El colega lujanense considera que la explicación de este fenómeno no responde a una sola causa. “Especialistas coinciden en que un río contaminado, donde durante años no hubo peces y vuelve a tenerlos, suele ser por una combinación de factores”, dice.
El principal, refleja, es el descenso de la contaminación: la disminución o el cese de descargas industriales, un menor uso de agroquímicos aguas arriba y un mayor control ambiental. “No siempre se trata de una descontaminación total, sino de una recuperación lo suficientemente significativa como para que la vida vuelva a intentar instalarse”, manifestó.

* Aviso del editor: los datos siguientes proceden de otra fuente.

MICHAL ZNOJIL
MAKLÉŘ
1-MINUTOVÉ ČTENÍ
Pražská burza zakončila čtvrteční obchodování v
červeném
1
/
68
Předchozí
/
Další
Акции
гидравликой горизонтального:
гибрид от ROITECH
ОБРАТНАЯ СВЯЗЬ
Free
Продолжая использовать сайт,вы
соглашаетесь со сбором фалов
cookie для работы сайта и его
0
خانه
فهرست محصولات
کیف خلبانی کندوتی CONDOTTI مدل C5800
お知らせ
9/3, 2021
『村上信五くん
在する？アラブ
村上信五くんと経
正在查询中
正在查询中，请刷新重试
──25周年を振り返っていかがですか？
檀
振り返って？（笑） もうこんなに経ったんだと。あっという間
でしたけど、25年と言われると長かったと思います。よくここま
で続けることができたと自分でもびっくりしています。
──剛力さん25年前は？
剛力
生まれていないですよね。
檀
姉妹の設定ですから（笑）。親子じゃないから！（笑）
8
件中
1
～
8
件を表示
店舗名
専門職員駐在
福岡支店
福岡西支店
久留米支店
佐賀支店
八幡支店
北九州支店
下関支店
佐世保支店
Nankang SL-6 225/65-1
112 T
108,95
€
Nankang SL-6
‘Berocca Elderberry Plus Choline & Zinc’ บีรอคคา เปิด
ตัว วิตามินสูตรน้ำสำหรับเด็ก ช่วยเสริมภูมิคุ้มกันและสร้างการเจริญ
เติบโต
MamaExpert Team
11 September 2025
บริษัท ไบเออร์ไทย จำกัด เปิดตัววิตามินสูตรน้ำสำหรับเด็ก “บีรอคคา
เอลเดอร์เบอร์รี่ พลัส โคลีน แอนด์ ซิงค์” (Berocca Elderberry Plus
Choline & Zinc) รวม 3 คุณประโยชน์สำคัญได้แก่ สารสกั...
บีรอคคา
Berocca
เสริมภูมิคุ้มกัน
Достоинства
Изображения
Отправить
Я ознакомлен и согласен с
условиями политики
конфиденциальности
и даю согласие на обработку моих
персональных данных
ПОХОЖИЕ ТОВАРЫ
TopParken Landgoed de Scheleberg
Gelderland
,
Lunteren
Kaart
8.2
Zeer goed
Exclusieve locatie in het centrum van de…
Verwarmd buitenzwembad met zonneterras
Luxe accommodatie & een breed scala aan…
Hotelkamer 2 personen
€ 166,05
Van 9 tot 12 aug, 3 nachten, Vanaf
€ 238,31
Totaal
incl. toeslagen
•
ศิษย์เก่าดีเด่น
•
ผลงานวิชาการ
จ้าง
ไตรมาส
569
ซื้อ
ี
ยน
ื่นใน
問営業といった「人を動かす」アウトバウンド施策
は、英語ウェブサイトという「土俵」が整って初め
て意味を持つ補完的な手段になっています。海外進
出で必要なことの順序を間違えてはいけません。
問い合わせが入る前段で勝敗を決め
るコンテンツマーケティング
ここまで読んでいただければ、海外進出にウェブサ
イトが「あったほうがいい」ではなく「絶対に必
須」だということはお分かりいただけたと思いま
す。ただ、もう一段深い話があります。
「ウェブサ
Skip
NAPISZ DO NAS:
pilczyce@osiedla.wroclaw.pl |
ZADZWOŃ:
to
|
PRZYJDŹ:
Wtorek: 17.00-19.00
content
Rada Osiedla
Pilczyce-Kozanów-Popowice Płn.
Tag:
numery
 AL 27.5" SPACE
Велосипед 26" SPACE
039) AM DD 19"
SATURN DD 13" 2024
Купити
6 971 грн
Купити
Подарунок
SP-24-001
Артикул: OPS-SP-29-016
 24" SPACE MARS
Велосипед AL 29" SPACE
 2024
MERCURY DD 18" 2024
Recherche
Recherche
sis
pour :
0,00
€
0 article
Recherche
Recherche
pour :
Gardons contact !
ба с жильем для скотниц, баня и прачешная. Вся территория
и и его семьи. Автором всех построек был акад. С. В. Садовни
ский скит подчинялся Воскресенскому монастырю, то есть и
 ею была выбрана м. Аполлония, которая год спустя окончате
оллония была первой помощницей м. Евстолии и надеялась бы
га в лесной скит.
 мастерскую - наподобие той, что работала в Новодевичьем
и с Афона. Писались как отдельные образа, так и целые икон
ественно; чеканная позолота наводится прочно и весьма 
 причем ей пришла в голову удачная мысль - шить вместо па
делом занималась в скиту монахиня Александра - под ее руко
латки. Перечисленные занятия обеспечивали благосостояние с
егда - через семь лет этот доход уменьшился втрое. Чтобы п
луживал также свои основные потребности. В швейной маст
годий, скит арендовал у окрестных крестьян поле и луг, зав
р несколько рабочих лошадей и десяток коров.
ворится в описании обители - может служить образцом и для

A ello se suma una mejora en el oxígeno del agua y, cuando esto sucede, los primeros en aparecer son los peces más resistentes, aquellos capaces de tolerar condiciones adversas. “No hace mucho, incluso, el propio intendente Leonardo Boto compartía en sus redes sociales un video donde observaba un cardumen de pequeños peces nadando en el río Luján, una imagen celebrada como símbolo de recuperación ambiental”, destacó.
Pero, su sorpresa mayor llegó hace algunos meses, cuando pescadores comenzaron a dar cuenta de capturas poco habituales para este curso de agua de llanura. “Dorados pescados debajo del Puente Mendoza y hasta cachorros de surubí en la zona del Puente de los Huesos, especies más propias del Paraná que del Luján, despertaron asombro y entusiasmo”, asegura el periodista de El Civismo. “Las crecidas y la conexión con otros cursos de agua durante períodos de lluvias intensas explicarían, en parte, esta recolonización inesperada, dicen aquellos que conocen de estos temas”, comenta entre algunas anécdotas de pescadores ocasionales.
Agrega el artículo que la obra que ensanchó los márgenes del río arrasó con la vegetación existente, dejando una costa amplia, ancha y propicia incluso para el ingreso de vehículos de aquellos que deciden ir a tirar las cañas, como sucede en el paseo de la ribera en Mercedes.
“Mientras tanto, el Luján sigue su curso lento y sinuoso. Y en sus orillas, entre cañas, anzuelos, bicicletas, motos, autos y caminantes, la vida vuelve a abrirse paso por un sector hasta no hace mucho, inimaginado”, describe el periodista lujanense. La pregunta que se nos ocurre es saber si en el tramo del río que atraviesa nuestro partido se produce una realidad parecida a la que se describe en la nota. Sería otro buen síntoma.